[Dataset items]:
--- START ---

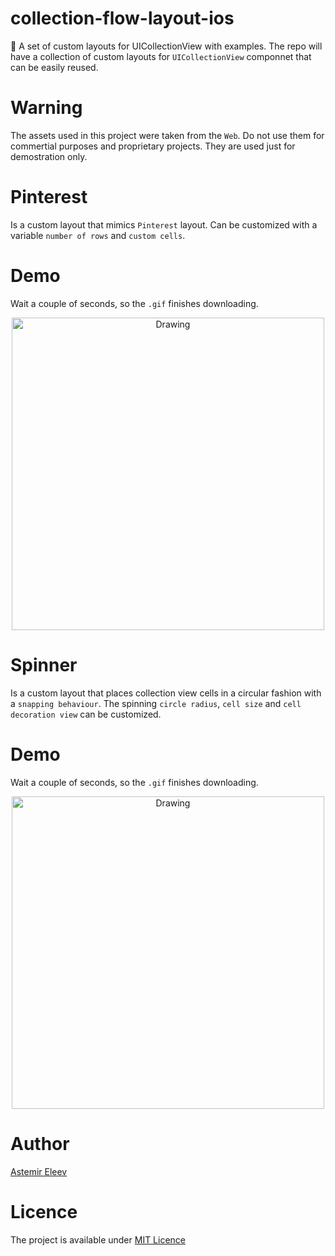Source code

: # collection-flow-layout-ios
📐 A set of custom layouts for UICollectionView with examples. The repo will have a collection of custom layouts for `UICollectionView` componnet that can be easily reused. 

# Warning 
The assets used in this project were taken from the `Web`. Do not use them for commertial purposes and proprietary projects. They are used just for demostration only. 

# Pinterest 
Is a custom layout that mimics `Pinterest` layout. Can be customized with a variable `number of rows` and `custom cells`. 

# Demo
Wait a couple of seconds, so the  `.gif` finishes downloading.

<p align="center">
    <img src="readme-assets/pinterest.gif" alt="Drawing" style="width: 500px;"/>
</p>

# Spinner
Is a custom layout that places collection view cells in a circular fashion with a `snapping behaviour`. The spinning `circle radius`, `cell size` and `cell decoration view` can be customized. 

# Demo
Wait a couple of seconds, so the  `.gif` finishes downloading.

<p align="center">
    <img src="readme-assets/spinner.gif" alt="Drawing" style="width: 500px;"/>
</p>


# Author 
[Astemir Eleev](https://github.com/jVirus)

# Licence 
The project is available under [MIT Licence](https://github.com/jVirus/collection-flow-layout-ios/blob/master/LICENSE)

--- END ---

[Problem to work on]: Report the lines above that contain "jVirus".

[Answer]:
[Astemir Eleev](https://github.com/jVirus)
The project is available under [MIT Licence](https://github.com/jVirus/collection-flow-layout-ios/blob/master/LICENSE)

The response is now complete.